Your array is not initialized, and also you have an array of pointers, instead of an array of char's. It should be char* array = (char*)malloc(sizeof(char)*size);, if you want an array of char's. Now you have a pointer to the first element of the array.
Why are we making such a simple thing sound so difficult?
char array[SIZE];
... /* initialize array */
puts(array); /* prints the string/char array and a new line */
/* OR */
printf("%s", array); /* prints the string as is, without a new line */
The char in array after the end of what you want to be your string (ie. if you want your string to read "Hello" that would be the next char after the 'o') must be the terminating NUL character '\0'. If you use a C function to read input that would automatically be appended to the end of your buffer. You would only need to worry about doing it manually if you were individually writing characters to your buffer or something for some reason.
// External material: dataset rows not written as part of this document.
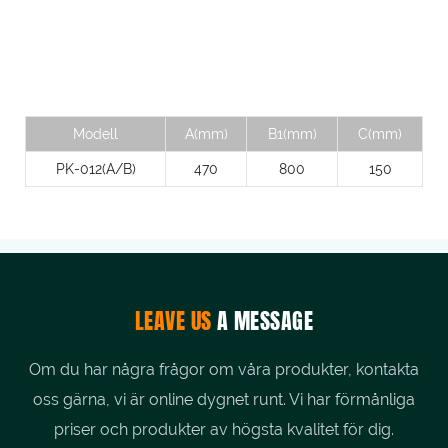
Modell
A(mm)
B1(mm)
C(mm)
PK-012(A/B)
470
800
150
LEAVE US
A MESSAGE
Om du har några frågor om våra produkter, kontakta
oss gärna, vi är online dygnet runt. Vi har förmånliga
priser och produkter av högsta kvalitet för dig.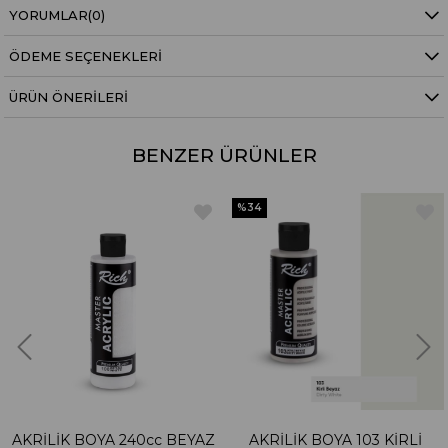
YORUMLAR
(0)
ÖDEME SEÇENEKLERI
ÜRÜN ÖNERILERI
BENZER ÜRÜNLER
%34
AKRİLİK BOYA 240cc BEYAZ
AKRİLİK BOYA 103 KİRLİ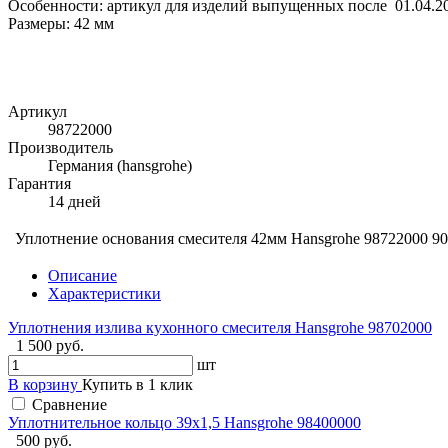
Особенности: артикул для изделий выпущенных после 01.04.2
Размеры: 42 мм
Артикул
98722000
Производитель
Германия (hansgrohe)
Гарантия
14 дней
Уплотнение основания смесителя 42мм Hansgrohe 98722000
90
Описание
Характеристики
Уплотнения излива кухонного смесителя Hansgrohe 98702000
1 500 руб.
шт
В корзину
Купить в 1 клик
Сравнение
Уплотнительное кольцо 39x1,5 Hansgrohe 98400000
500 руб.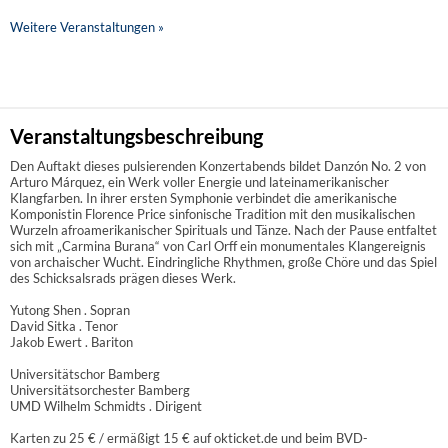
Weitere Veranstaltungen »
Veranstaltungsbeschreibung
Den Auftakt dieses pulsierenden Konzertabends bildet Danzón No. 2 von
Arturo Márquez, ein Werk voller Energie und lateinamerikanischer
Klangfarben. In ihrer ersten Symphonie verbindet die amerikanische
Komponistin Florence Price sinfonische Tradition mit den musikalischen
Wurzeln afroamerikanischer Spirituals und Tänze. Nach der Pause entfaltet
sich mit „Carmina Burana“ von Carl Orff ein monumentales Klangereignis
von archaischer Wucht. Eindringliche Rhythmen, große Chöre und das Spiel
des Schicksalsrads prägen dieses Werk.
Yutong Shen . Sopran
David Sitka . Tenor
Jakob Ewert . Bariton
Universitätschor Bamberg
Universitätsorchester Bamberg
UMD Wilhelm Schmidts . Dirigent
Karten zu 25 € / ermäßigt 15 € auf okticket.de und beim BVD-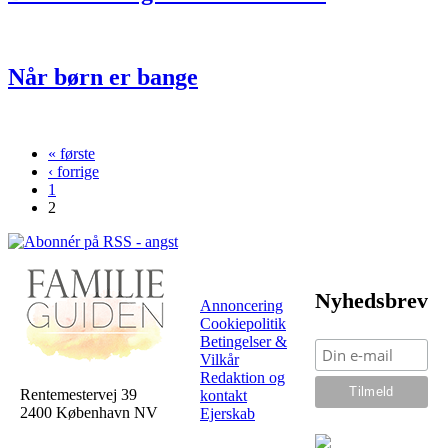
Når børn er bange
« første
Sider
‹ forrige
1
2
Nyhedsbrev
Annoncering
Cookiepolitik
Betingelser &
Vilkår
Redaktion og
Rentemestervej 39
kontakt
2400 København NV
Ejerskab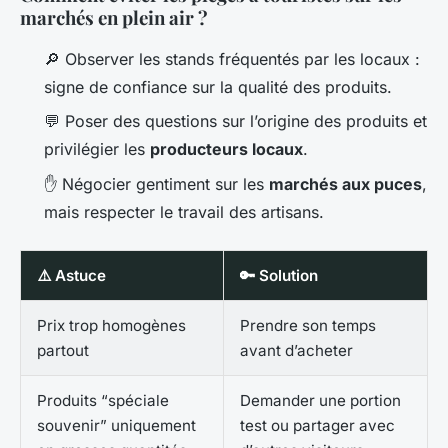
marchés en plein air ?
🔎 Observer les stands fréquentés par les locaux :
signe de confiance sur la qualité des produits.
💬 Poser des questions sur l’origine des produits et
privilégier les
producteurs locaux
.
✋ Négocier gentiment sur les
marchés aux puces
,
mais respecter le travail des artisans.
⚠️ Astuce
🔑 Solution
Prix trop homogènes
Prendre son temps
partout
avant d’acheter
Produits “spéciale
Demander une portion
souvenir” uniquement
test ou partager avec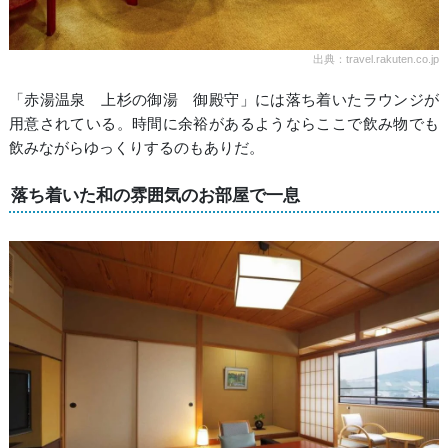
出典：travel.rakuten.co.jp
「赤湯温泉 上杉の御湯 御殿守」には落ち着いたラウンジが
用意されている。時間に余裕があるようならここで飲み物でも
飲みながらゆっくりするのもありだ。
落ち着いた和の雰囲気のお部屋で一息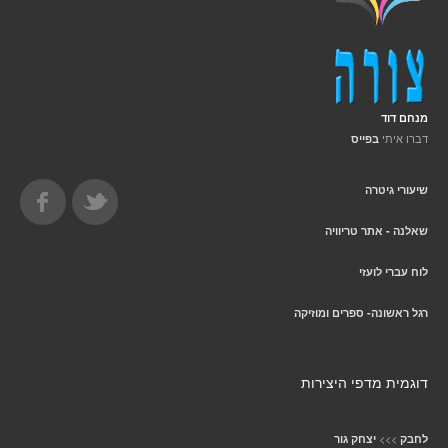
מנחם דוד
דברו איתי
בפייס
שיעורי גיטרה
שאלנה - אתר טריוויה
לוח עברי לועזי
רגל ראשונה- ספרים ומוזיקה
דוגמית מדפי היצירות
>>>
לחבק
יצחק גור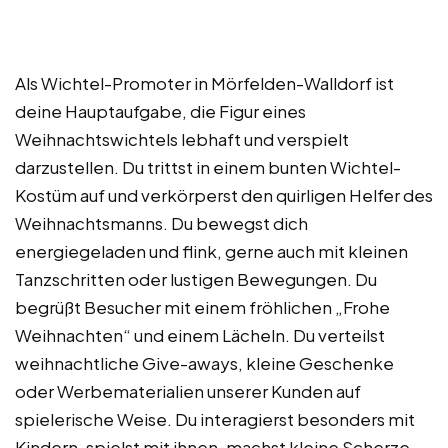
Als Wichtel-Promoter in Mörfelden-Walldorf ist
deine Hauptaufgabe, die Figur eines
Weihnachtswichtels lebhaft und verspielt
darzustellen. Du trittst in einem bunten Wichtel-
Kostüm auf und verkörperst den quirligen Helfer des
Weihnachtsmanns. Du bewegst dich
energiegeladen und flink, gerne auch mit kleinen
Tanzschritten oder lustigen Bewegungen. Du
begrüßt Besucher mit einem fröhlichen „Frohe
Weihnachten“ und einem Lächeln. Du verteilst
weihnachtliche Give-aways, kleine Geschenke
oder Werbematerialien unserer Kunden auf
spielerische Weise. Du interagierst besonders mit
Kindern, spielst mit ihnen, machst kleine Scherze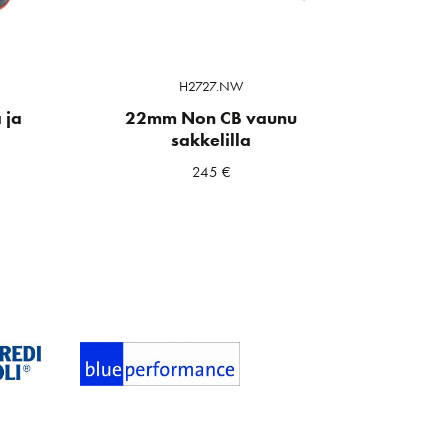
H2727.NW
 ja
22mm Non CB vaunu
sakkelilla
245
€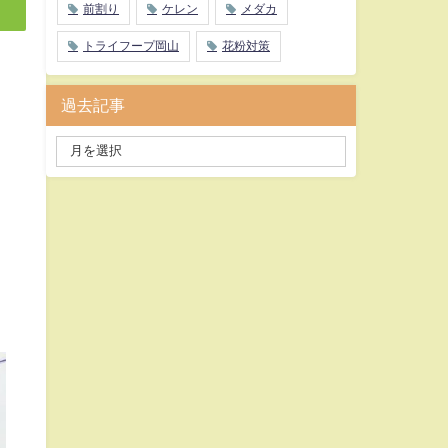
前割り
ケレン
メダカ
トライフープ岡山
花粉対策
過去記事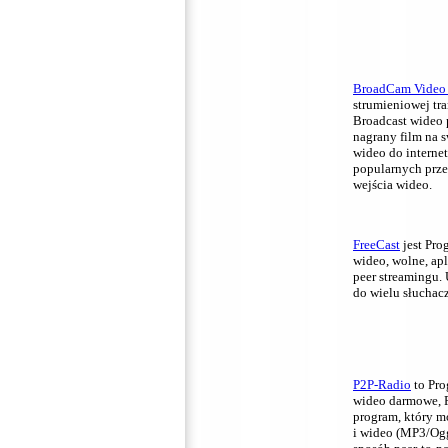
BroadCam Video 
strumieniowej tr
Broadcast wideo p
nagrany film na s
wideo do interne
popularnych prze
wejścia wideo.
FreeCast
jest Pro
wideo, wolne, apl
peer streamingu.
do wielu słuchac
P2P-Radio
to Pro
wideo darmowe, P
program, który m
i wideo (MP3/Ogg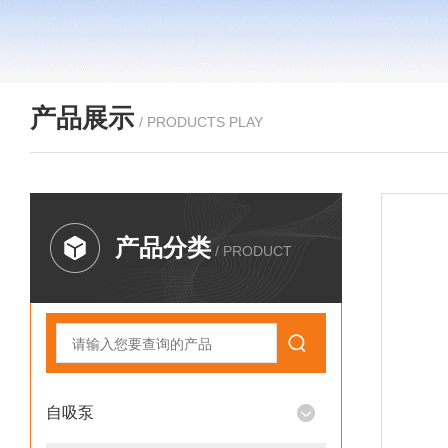
产品展示
/ PRODUCTS PLAY
产品分类
/ PRODUCT
自吸泵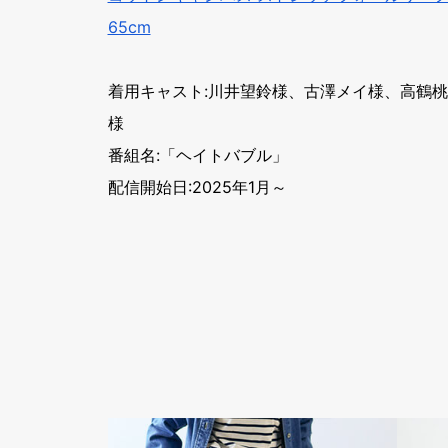
65cm
着用キャスト:川井望鈴様、古澤メイ様、高鶴
様
番組名:「ヘイトバブル」
配信開始日:2025年1月～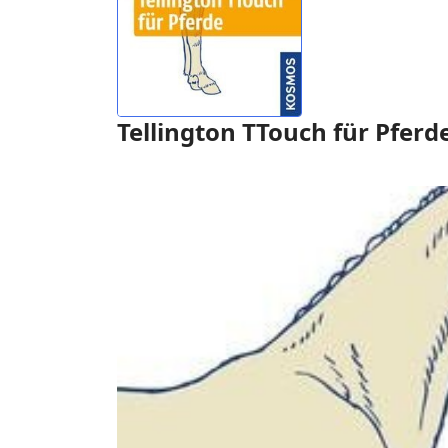
Tellington TTouch für Pferd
EDIT: As with pmg's comment, the '\0' goes wherever you want the string to end, so if you wanted to shorten your string you could just move it up closer to the front, or to have an empty string you just have array[0] = '\0';. Doing so can also be used to tokenise smaller strings inside a single buffer, just as strtok does. ie. "Part1\0Part2\0Part3\0". But I think this is getting away from the scope of the question.
ie. you wanted to store the first 3 chars of the alphabet as a string (don't know why anyone would do it this way but it's just an example):
char array[4];
array[0] = 'a';
array[1] = 'b';
array[2] = 'c';
array[3] = '\0';
printf("%s\n", array);
If you have something like char array[] = "Hello"; the '\0' is automatically added for you.
char *array[size];
array is not a char * with that, it's more like a char ** (pointer to an array of chars, with is similar to pointer to pointer to char).
If all you need is a C string, either:
char array[size];
and make sure you 0-terminate it properly, or
char *array;
and make sure you properly allocate and free storage for it (and 0-terminate it too).